» **Given information**
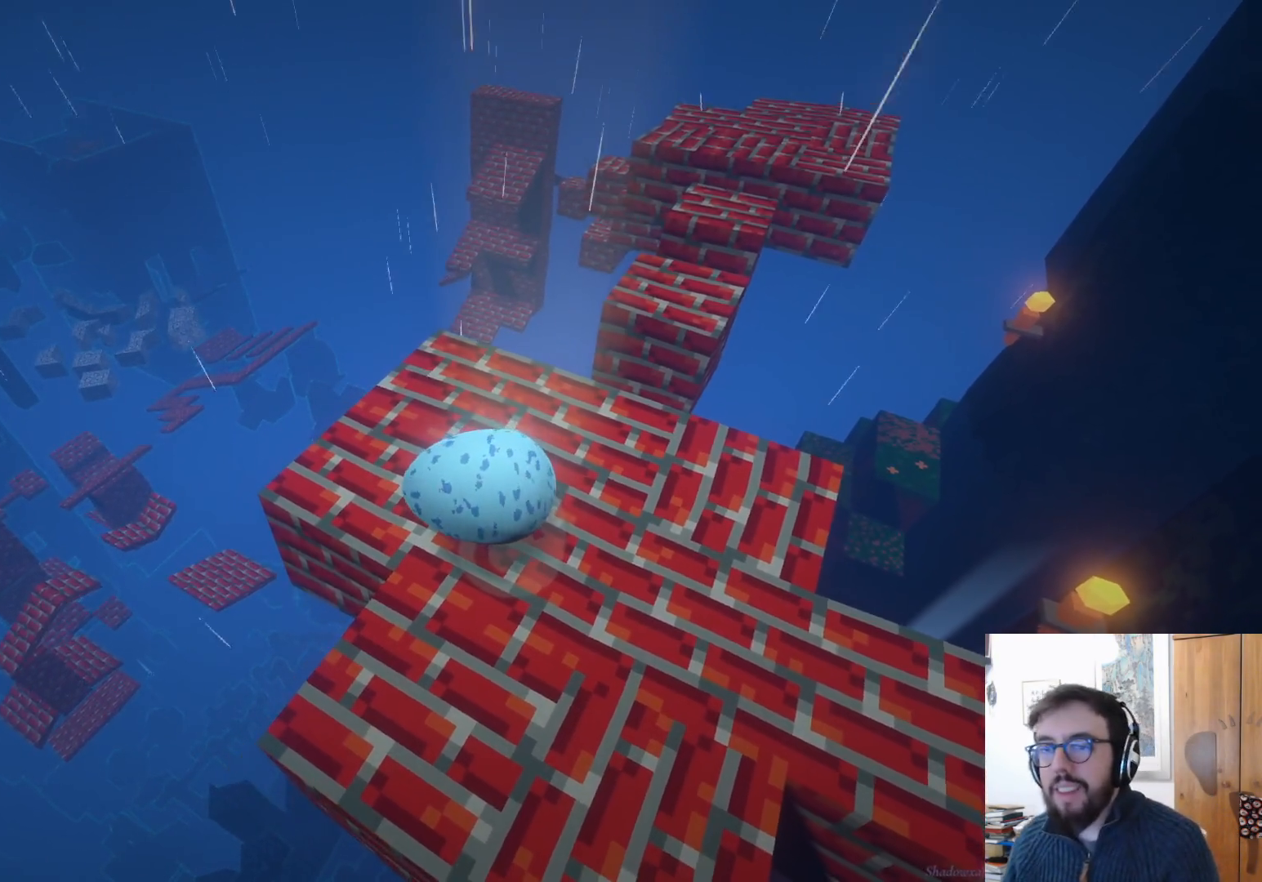
{"buttons": [], "left_stick": "center", "right_stick": "center", "events": [[100, "left_stick", "center"], [150, "right_stick", "right"], [350, "right_stick", "center"]]}
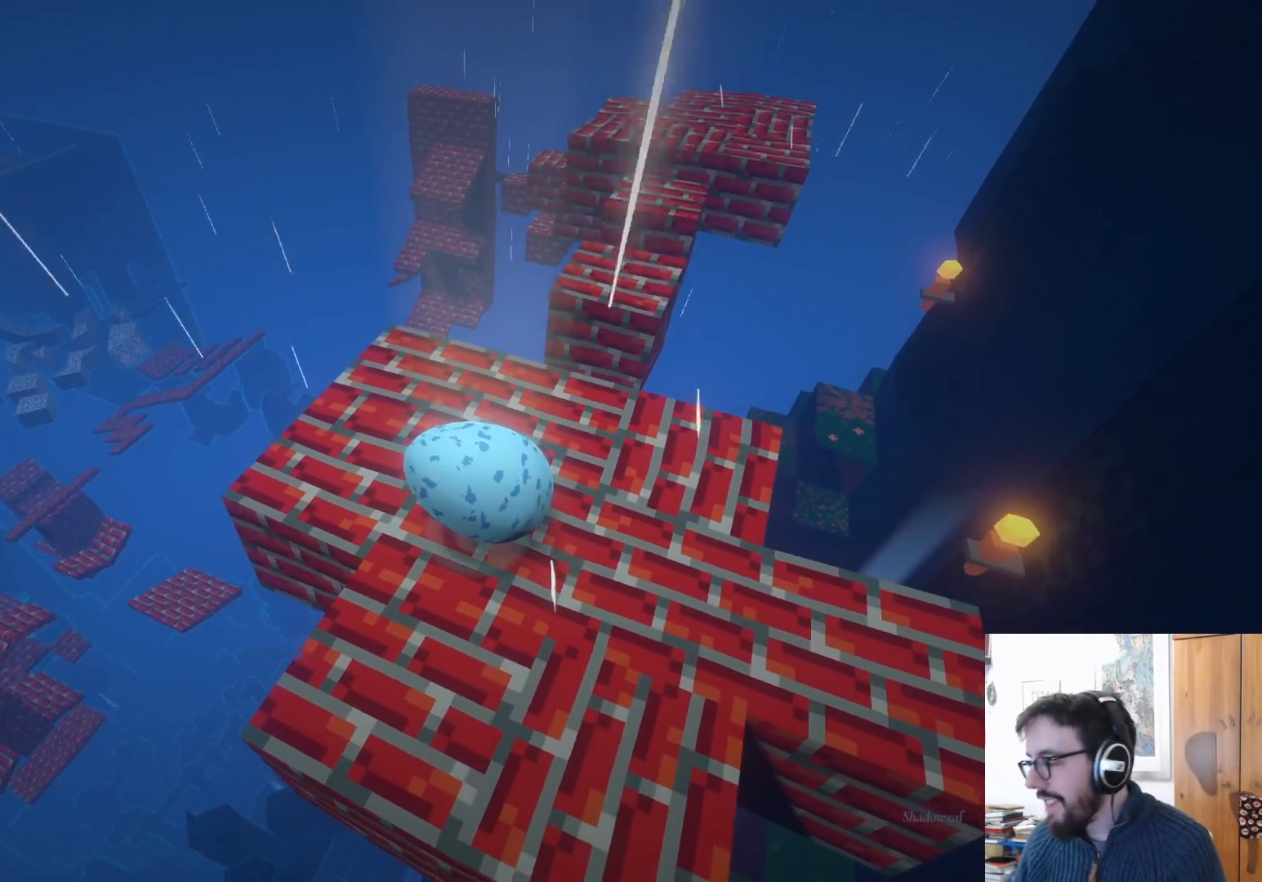
{"buttons": [], "left_stick": "down-left", "right_stick": "center", "events": [[100, "left_stick", "up"], [300, "left_stick", "center"], [433, "left_stick", "down-left"]]}
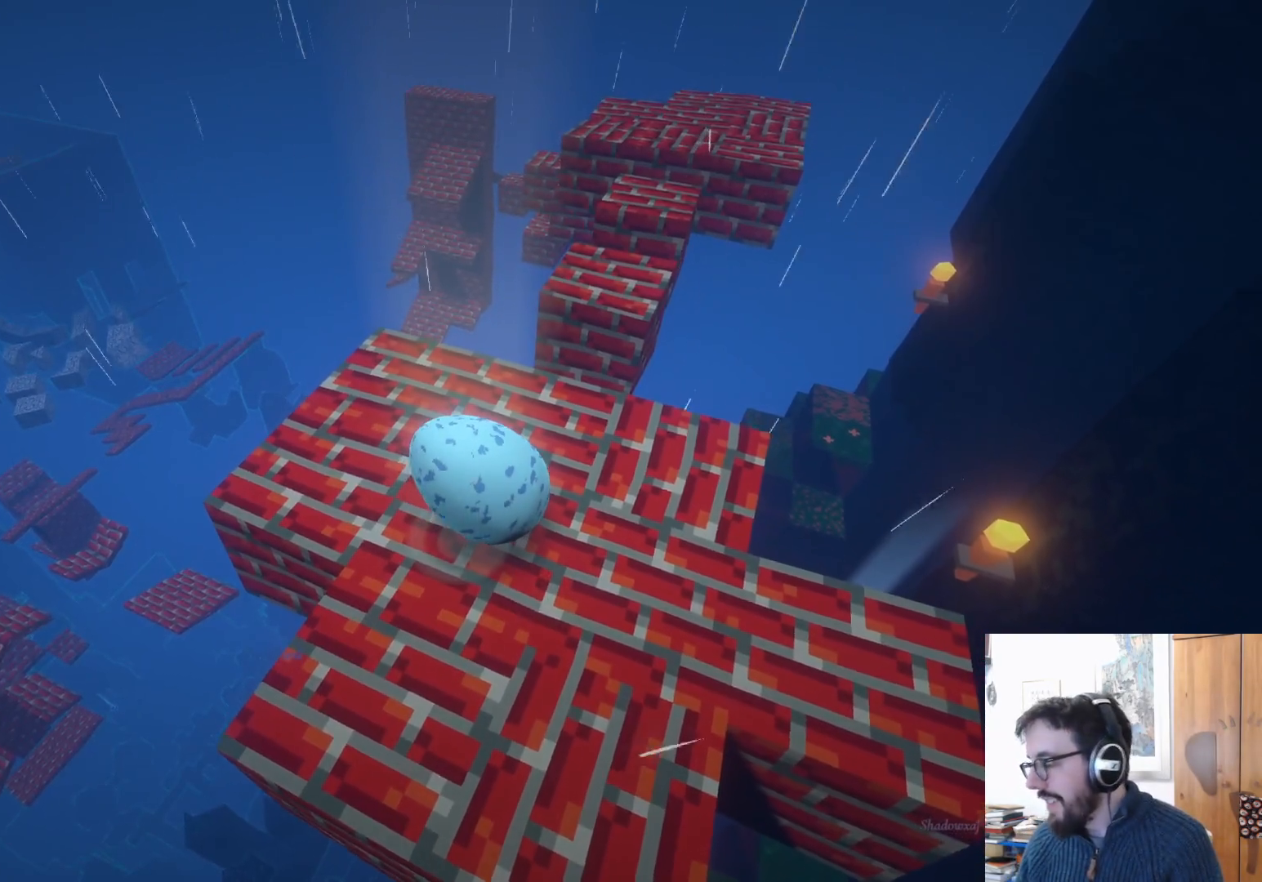
{"buttons": [], "left_stick": "center", "right_stick": "center", "events": [[83, "left_stick", "down"], [217, "right_stick", "right"], [283, "left_stick", "center"], [483, "right_stick", "center"]]}
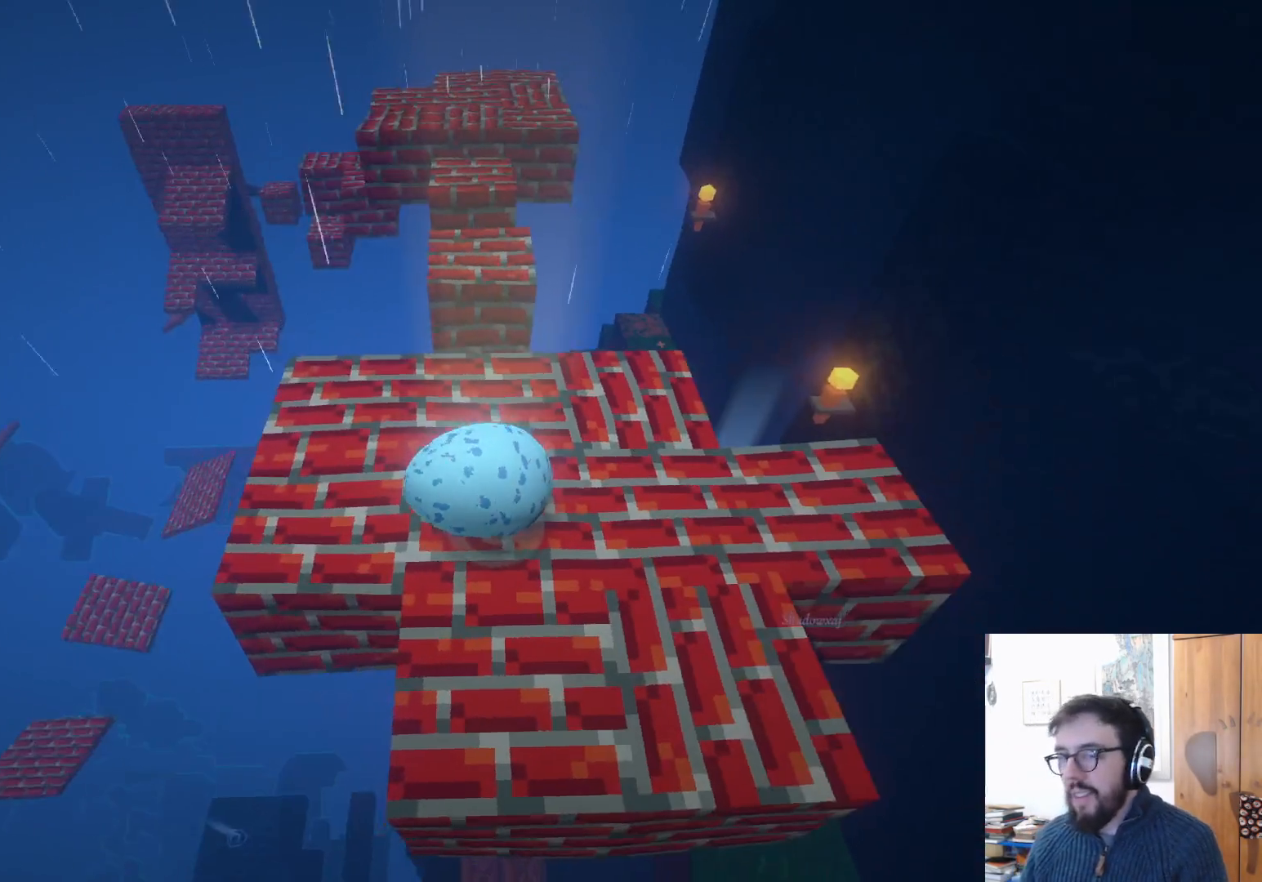
{"buttons": [], "left_stick": "up", "right_stick": "center", "events": [[100, "left_stick", "up"]]}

» **Exercise requirements**
Which lines above contain "down"? Show each of them.

» **Task answer**
{"buttons": [], "left_stick": "down-left", "right_stick": "center", "events": [[100, "left_stick", "up"], [300, "left_stick", "center"], [433, "left_stick", "down-left"]]}
{"buttons": [], "left_stick": "center", "right_stick": "center", "events": [[83, "left_stick", "down"], [217, "right_stick", "right"], [283, "left_stick", "center"], [483, "right_stick", "center"]]}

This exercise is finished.